In this repository, various data mining algorithms are implemented while following the Course, Foundations of Data Mining at Eindhoven University of Technology (TU/e). Besides, hyper-parameter tuning techniques are experimented. The algorithms are as follows.
| File | Algorithm |
|---|---|
| MPNN.py | Multiple processing nearest-neighbor based on Cosine similarity. |
| MTNN.py | Multiple threads nearest-neighbor based on Cosine similarity. |
| NN.py | Nearest-neighbor based on Cosine similarity. |
| SGDDataset.py | Provides next_batch method, useful in Neural Network Mini-batch training. |
| ada_learning_rate_nn.py | One hidden layer and one Softmax output layer neural netwok based on Tensorflow. |
| challenge.py | Used to challenge the task 14951 in OpenML. |
| dataloader_1b.py | Used to load files in data1b/. Provided by Course Prof. |
| decision_tree.py | Experimented CART and randomized tree with a set of hyperparameter settings. |
| ensembles.py | Experimented with Random Forests. |
| evaluate_NN.py | Used to evaluate Nearest-neighbor algorithms with different distance functions, i.e., confusion matrix. |
| k_means.py | k-means with different initialization methods, inclu. first k points, uniformly sampled k points, kmeans++, gonzales algorithm. |
| k_medians.py | k-median clustering. |
| kernel_selection.py | Support Vector Machines (SVM) with different kernels, incl. linear, rbf and polynomial kernels. |
| kernel_selection2.py | Experimented parameters of SVM with rbf kernel, namely gamma and C. |
| kernel_selection3.py | Grid search of SVM with rbf kernel, using AUC as metric. |
| landscape_analysis.py | Grid search of SVM with rbf kernel. Plot the AUC = f(gamma, C) heat map. |
| max_margin_classifier.py | A simple example to explain support vectors and maximal margin linear classifier. |
| mnist_dataloader.py | To load the MNIST dataset (data1a/). Provided by Course Prof. |
| model_selection.py | Compute bias and variance using bootstraping of knearest-neighbor (different ks) or decision tree (different max_depth or max_leaf_nodes). |
| nn_mnist.py | Neural Network with sklearn. |
| nn_with_alpha.py | Neural Network with different alphas, i.e., l2-norm penalty implemented with Tensorflow. |
| nn_with_learning_rate.py | Neural Network with different learning rates implemented with Tensorflow. |
| nn_with_momentum.py | Neural Network with different momentum implemented with Tensorflow. |
| nn_with_nodes.py | Neural Network with a hidden layer and a softmax output layer implemented in Tensorflow. |
| optimization.py | Experimented with different hyperparameter tuning techniques, incl. random search, grid search (with cross validation). |
| random_forests.py | Demonstrate how Random Forests reduce variance without increasing bias (much) so as to reduce the classification error. |
| random_projection.py | Implement random projection, to do dimensionality reduction. The result is compared with MPNN.py. |
| roc_curves.py | Demonstrate the convex hull of many classifiers in ROC diagram. |
| tensor_flow_softmax_mnist.py | Softmax regression implemented in Tensorflow. This is used to practice with Tensorflow. |
| unit_circles.py | Demonstrate the unit circles of different norms, inclu. l1, l2, l10 and l-infinity. |

**Aim**
Retype the portion of the data mining repository overview that begins at the words "In this repository, various" and stops after "are as follows.".

**Data supplied**
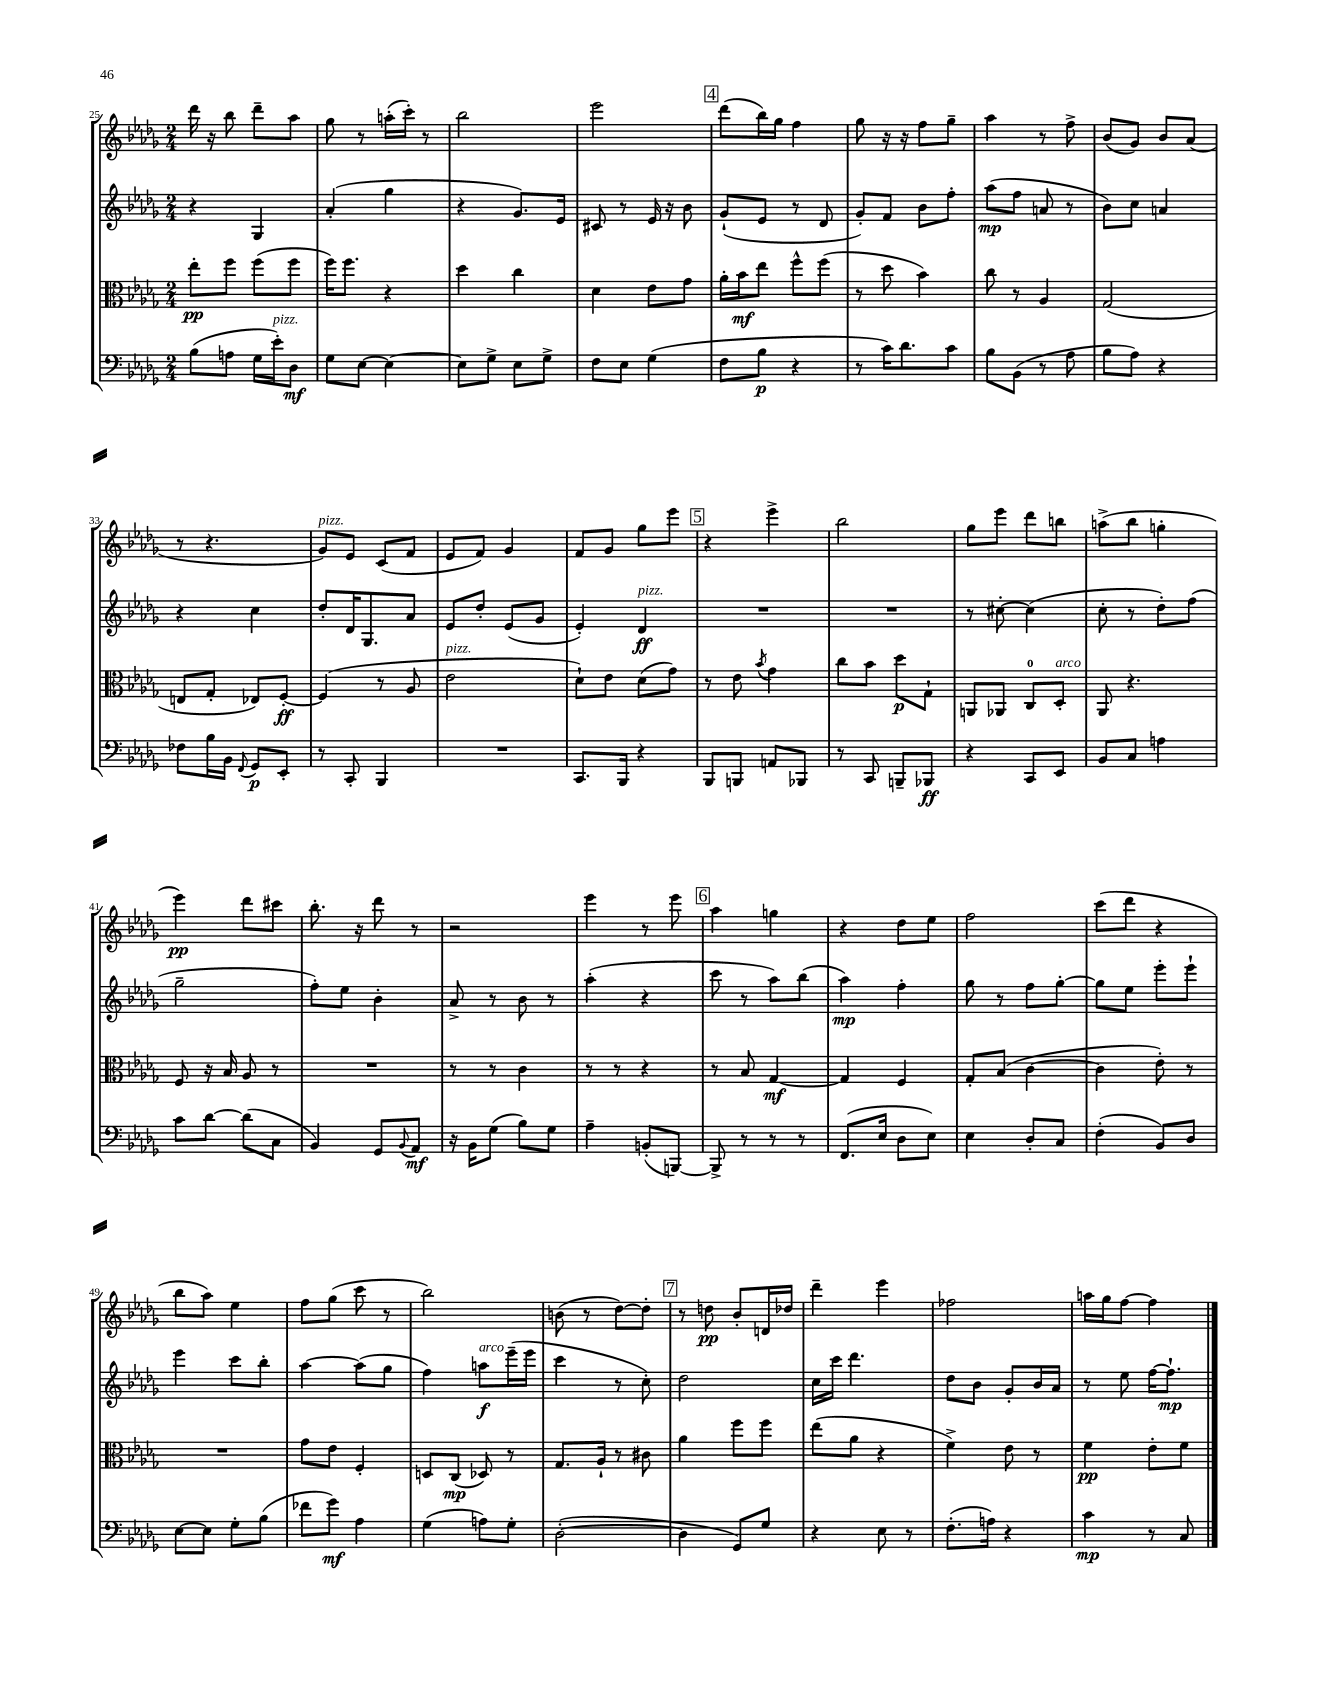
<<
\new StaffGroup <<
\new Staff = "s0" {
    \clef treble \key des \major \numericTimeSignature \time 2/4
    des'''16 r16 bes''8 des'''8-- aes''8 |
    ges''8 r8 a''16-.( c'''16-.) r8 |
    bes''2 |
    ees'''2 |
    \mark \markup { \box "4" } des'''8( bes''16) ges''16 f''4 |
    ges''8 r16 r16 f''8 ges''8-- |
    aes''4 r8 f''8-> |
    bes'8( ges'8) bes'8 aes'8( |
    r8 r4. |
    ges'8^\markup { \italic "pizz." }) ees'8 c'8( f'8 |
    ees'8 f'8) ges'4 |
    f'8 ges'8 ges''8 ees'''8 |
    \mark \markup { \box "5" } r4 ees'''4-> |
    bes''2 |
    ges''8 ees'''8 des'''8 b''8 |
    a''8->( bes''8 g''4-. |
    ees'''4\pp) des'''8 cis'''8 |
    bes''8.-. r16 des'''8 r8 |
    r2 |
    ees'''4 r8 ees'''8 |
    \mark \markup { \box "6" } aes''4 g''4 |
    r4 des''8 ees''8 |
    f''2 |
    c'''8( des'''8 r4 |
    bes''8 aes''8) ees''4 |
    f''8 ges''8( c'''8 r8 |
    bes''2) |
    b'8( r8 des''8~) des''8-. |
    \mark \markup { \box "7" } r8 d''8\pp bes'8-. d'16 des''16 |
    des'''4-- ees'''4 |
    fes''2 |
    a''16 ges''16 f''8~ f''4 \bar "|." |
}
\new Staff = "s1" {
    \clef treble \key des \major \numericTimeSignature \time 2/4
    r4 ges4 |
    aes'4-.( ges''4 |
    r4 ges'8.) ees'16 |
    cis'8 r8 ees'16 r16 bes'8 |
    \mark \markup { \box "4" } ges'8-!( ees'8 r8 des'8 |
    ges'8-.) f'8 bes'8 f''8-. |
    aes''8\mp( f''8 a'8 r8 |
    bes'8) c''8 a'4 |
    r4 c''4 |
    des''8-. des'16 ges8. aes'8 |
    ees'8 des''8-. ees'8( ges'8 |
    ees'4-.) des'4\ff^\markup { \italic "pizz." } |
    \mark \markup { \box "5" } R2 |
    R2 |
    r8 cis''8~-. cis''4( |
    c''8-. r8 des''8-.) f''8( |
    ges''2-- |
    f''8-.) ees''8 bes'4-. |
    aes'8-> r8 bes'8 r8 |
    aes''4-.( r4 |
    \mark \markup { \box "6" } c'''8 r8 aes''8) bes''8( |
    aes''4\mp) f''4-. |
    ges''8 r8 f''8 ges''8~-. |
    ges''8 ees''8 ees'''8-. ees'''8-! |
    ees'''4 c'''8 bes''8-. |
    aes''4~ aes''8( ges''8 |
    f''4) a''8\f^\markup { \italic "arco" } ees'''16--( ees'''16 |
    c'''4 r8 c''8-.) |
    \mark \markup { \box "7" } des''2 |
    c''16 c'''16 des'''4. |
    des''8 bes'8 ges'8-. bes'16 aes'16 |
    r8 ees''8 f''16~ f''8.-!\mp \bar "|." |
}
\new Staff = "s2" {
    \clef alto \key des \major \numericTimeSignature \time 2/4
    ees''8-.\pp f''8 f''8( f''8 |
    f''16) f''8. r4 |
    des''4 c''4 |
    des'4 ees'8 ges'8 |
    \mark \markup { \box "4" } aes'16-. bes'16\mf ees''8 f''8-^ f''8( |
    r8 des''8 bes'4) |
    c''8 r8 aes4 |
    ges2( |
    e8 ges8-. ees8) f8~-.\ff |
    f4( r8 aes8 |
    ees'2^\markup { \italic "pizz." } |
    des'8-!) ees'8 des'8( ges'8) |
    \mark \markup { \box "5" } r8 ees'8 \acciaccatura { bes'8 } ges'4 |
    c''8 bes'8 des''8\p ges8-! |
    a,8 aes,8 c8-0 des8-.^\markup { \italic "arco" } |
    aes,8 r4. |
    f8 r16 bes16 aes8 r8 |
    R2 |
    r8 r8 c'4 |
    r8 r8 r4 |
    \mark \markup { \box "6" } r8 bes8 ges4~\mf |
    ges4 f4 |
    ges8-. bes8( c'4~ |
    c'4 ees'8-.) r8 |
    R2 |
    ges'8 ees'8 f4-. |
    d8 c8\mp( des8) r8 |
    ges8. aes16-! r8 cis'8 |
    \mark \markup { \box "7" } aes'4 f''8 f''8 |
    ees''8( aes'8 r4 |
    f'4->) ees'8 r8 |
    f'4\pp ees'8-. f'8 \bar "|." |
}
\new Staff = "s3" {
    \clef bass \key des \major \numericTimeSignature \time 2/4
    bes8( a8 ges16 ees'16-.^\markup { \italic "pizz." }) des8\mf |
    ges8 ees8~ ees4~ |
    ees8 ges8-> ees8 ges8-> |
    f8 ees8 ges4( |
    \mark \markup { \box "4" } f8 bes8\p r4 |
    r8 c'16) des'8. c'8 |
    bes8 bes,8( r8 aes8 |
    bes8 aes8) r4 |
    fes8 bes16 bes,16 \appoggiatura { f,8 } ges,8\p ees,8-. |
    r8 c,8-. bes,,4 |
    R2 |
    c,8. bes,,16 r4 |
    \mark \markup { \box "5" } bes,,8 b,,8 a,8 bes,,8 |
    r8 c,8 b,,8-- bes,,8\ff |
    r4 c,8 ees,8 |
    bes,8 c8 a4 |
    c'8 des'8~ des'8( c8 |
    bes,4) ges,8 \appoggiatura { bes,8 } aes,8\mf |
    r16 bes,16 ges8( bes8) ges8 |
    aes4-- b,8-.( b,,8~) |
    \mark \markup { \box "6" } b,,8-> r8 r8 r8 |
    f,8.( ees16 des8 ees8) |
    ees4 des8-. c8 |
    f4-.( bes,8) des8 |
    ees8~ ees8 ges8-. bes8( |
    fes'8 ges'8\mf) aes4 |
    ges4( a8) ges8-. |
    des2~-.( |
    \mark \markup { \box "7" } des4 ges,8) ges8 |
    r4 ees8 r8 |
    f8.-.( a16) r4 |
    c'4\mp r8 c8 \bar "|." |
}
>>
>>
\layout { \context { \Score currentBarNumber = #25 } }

**Solution below**
In this repository, various data mining algorithms are implemented while following the Course, Foundations of Data Mining at Eindhoven University of Technology (TU/e). Besides, hyper-parameter tuning techniques are experimented. The algorithms are as follows.